** PROBLEM TO WORK ON **
Output every line of the material exactly.

** AVAILABLE DATA **
━━━━

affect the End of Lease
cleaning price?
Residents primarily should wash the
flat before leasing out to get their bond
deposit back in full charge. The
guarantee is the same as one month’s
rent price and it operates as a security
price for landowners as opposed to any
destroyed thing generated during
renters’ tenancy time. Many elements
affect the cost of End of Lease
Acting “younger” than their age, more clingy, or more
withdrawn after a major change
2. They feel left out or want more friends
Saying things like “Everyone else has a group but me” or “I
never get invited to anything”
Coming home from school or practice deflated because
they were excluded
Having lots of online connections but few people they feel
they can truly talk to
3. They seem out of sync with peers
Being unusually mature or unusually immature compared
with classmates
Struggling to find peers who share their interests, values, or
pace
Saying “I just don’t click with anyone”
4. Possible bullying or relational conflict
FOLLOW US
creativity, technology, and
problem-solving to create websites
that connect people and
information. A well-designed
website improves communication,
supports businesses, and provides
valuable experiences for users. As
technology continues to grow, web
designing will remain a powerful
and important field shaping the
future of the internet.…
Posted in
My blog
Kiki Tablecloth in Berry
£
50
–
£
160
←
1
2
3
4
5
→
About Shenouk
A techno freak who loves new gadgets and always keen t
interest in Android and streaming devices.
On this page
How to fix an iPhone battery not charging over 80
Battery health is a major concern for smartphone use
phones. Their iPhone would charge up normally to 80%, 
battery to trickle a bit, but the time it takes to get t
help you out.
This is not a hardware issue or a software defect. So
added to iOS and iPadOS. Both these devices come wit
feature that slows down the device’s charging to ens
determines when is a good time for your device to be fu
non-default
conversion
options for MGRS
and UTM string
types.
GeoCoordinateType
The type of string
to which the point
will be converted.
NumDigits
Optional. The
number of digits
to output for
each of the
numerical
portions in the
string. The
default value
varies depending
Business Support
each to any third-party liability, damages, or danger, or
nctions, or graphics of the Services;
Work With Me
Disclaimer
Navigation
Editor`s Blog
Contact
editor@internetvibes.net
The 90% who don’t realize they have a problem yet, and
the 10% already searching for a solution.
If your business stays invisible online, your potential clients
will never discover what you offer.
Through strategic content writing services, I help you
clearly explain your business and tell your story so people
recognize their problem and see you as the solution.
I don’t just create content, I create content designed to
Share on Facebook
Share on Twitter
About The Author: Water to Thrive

━━━━

** EXPECTED ANSWER **
affect the End of Lease
cleaning price?
Residents primarily should wash the
flat before leasing out to get their bond
deposit back in full charge. The
guarantee is the same as one month’s
rent price and it operates as a security
price for landowners as opposed to any
destroyed thing generated during
renters’ tenancy time. Many elements
affect the cost of End of Lease
Acting “younger” than their age, more clingy, or more
withdrawn after a major change
2. They feel left out or want more friends
Saying things like “Everyone else has a group but me” or “I
never get invited to anything”
Coming home from school or practice deflated because
they were excluded
Having lots of online connections but few people they feel
they can truly talk to
3. They seem out of sync with peers
Being unusually mature or unusually immature compared
with classmates
Struggling to find peers who share their interests, values, or
pace
Saying “I just don’t click with anyone”
4. Possible bullying or relational conflict
FOLLOW US
creativity, technology, and
problem-solving to create websites
that connect people and
information. A well-designed
website improves communication,
supports businesses, and provides
valuable experiences for users. As
technology continues to grow, web
designing will remain a powerful
and important field shaping the
future of the internet.…
Posted in
My blog
Kiki Tablecloth in Berry
£
50
–
£
160
←
1
2
3
4
5
→
About Shenouk
A techno freak who loves new gadgets and always keen t
interest in Android and streaming devices.
On this page
How to fix an iPhone battery not charging over 80
Battery health is a major concern for smartphone use
phones. Their iPhone would charge up normally to 80%, 
battery to trickle a bit, but the time it takes to get t
help you out.
This is not a hardware issue or a software defect. So
added to iOS and iPadOS. Both these devices come wit
feature that slows down the device’s charging to ens
determines when is a good time for your device to be fu
non-default
conversion
options for MGRS
and UTM string
types.
GeoCoordinateType
The type of string
to which the point
will be converted.
NumDigits
Optional. The
number of digits
to output for
each of the
numerical
portions in the
string. The
default value
varies depending
Business Support
each to any third-party liability, damages, or danger, or
nctions, or graphics of the Services;
Work With Me
Disclaimer
Navigation
Editor`s Blog
Contact
editor@internetvibes.net
The 90% who don’t realize they have a problem yet, and
the 10% already searching for a solution.
If your business stays invisible online, your potential clients
will never discover what you offer.
Through strategic content writing services, I help you
clearly explain your business and tell your story so people
recognize their problem and see you as the solution.
I don’t just create content, I create content designed to
Share on Facebook
Share on Twitter
About The Author: Water to Thrive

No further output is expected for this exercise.